Translate

Selasa, 02 Mei 2017

THE MEMOIRS, A Gay Chronicle Bab 17


BAB 17





Perasaan menyenangkan yang aku rasakan itu terus bertahan hingga aku melangkah masuk ke gerbang sekolah pagi ini. Semua terasa begitu indah. Warna-warna alam entah bagaimana, terlihat tajam dan mengesankan. Aku tak bisa menahan senyumku.

“WINAAAAAAAAA!!!!!” teriakku keras saat kulihat sosok cewek slebor itu duduk tenang di mejanya, “Ada PR ga?”
Wina yang semula bengong dengna kehadiranku segera sadar dan mengedipkan matanya, “Eh? Apa? Oh ya.....ada. nih!” katanya dan menyerahkan bukunya dengan gerakan sedikit gugup yang membuat alisku terangkat sebelah.

“Lo kenapa sik? Kok aneh gitu?” tanyaku heran dengan kegugupannya. Belum sempat dia menjawab, derum sepeda motor Soni yang sudah sangat kukenal, terdengar. Aku mendekat ke jendela untuk melihatnya. Ku lihat dia memarkir motornya dengan tenang untuk kemudian melangkah menuju kelasnya. Dia yang kemudian mengangkat wajahnya, melihatku dan berhenti.

“Pagi!” sapaku dengan senyum lebar.

“Baikan?” tanyanya dan membalasku dengan senyumnya yang jarang sekali terlihat. Aku menjawabnya dengan anggukan, terlalu senang menikmati ekspresinya. Soni kembali tersenyum kemudian melangkah pergi.

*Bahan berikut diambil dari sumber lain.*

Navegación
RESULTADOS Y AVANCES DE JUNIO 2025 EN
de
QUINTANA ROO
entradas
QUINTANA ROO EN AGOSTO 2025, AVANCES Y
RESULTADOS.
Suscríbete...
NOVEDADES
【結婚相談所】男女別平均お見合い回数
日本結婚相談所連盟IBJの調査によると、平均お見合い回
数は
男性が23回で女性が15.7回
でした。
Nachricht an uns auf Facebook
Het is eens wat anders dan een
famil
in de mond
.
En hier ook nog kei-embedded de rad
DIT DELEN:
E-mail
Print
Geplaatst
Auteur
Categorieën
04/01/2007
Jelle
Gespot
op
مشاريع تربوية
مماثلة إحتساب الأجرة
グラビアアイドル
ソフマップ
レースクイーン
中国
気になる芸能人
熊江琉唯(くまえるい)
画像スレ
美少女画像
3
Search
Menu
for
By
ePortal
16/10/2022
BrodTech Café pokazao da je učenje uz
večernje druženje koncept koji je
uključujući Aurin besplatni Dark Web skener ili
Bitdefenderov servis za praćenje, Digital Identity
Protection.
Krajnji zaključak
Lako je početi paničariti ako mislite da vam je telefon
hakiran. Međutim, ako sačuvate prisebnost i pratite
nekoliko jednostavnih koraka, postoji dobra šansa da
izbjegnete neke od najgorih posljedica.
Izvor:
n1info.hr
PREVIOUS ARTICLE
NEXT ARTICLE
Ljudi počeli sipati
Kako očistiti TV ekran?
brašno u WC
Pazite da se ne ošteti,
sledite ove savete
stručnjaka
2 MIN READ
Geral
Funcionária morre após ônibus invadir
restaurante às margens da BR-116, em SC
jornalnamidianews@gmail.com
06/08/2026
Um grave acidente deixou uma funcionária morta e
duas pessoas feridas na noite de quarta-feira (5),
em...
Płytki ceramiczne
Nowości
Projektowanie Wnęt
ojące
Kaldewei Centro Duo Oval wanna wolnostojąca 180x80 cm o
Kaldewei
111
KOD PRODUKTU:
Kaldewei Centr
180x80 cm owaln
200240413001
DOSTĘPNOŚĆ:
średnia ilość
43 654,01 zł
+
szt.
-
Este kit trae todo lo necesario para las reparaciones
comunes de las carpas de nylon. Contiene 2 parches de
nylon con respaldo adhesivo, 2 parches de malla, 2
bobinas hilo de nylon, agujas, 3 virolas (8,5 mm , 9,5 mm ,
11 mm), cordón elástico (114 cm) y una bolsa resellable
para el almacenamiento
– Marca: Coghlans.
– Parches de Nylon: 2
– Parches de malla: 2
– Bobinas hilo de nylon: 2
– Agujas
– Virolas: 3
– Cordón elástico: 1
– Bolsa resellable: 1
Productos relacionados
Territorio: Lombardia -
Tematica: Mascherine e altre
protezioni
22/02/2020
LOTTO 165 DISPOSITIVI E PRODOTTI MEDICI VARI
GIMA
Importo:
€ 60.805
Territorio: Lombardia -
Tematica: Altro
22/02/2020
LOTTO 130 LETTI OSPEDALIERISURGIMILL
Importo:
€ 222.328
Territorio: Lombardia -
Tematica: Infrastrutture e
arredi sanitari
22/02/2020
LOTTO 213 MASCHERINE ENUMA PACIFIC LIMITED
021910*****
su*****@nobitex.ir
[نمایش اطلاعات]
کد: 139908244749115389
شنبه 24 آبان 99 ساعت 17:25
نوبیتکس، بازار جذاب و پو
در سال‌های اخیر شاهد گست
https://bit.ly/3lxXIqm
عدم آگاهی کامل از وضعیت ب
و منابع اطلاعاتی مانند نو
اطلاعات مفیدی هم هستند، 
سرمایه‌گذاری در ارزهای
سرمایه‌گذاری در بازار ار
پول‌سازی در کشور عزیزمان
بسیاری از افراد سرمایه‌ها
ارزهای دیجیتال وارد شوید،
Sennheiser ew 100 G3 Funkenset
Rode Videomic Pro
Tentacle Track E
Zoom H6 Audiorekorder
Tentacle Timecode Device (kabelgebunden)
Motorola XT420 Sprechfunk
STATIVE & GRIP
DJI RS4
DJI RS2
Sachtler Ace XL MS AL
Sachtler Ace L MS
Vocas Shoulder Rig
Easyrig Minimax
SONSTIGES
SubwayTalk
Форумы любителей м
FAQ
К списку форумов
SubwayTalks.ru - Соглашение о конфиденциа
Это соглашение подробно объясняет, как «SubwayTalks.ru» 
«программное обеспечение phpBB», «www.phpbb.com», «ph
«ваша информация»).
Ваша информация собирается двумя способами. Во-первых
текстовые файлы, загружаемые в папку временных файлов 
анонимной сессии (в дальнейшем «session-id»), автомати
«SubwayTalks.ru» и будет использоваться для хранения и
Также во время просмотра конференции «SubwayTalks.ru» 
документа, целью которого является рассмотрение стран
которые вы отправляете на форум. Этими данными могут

“Kalian udah baikan?’ tanya Wina saat aku kembali ke bangkuku. Aku hanya mengangguk dengan senyum lebar padanya. Aku tak berniat memberitahu Wina tentang kejadian kemarin. Selain malas dengan kehebohan yang akan terjadi, aku juga tak ingin Wina tahu tentang perasaanku pada Soni. Biarlah itu menjadi rahasiaku sendiri. Aku tak ingin seorangpun tahu. Tidak Wina, sahabat-sahabatku yang lain, atau bahkan Soni.

Akan lebih baik kalau semua aku simpan sendiri, pikirku muram. Semua orang berhak memiliki rahasia kecil sendiri kan? Sambungku dalam hati dan mengambil  koran lokal yang tadi aku beli.

“Tumben lo beli koran? Mau jadi pengusaha?” seloroh Wina.

“Gue nyari lowongan kerja part time, Nek. Kali-kali aja ada yang oke. Biar cepet gue bayar utangnya ke lo,” sahutku tanpa mengangkat wajahku dari koran. PR Wina yang tadi hendak aku salin batal, karena jam pelajarannya ternyata sehabis istirahat nanti.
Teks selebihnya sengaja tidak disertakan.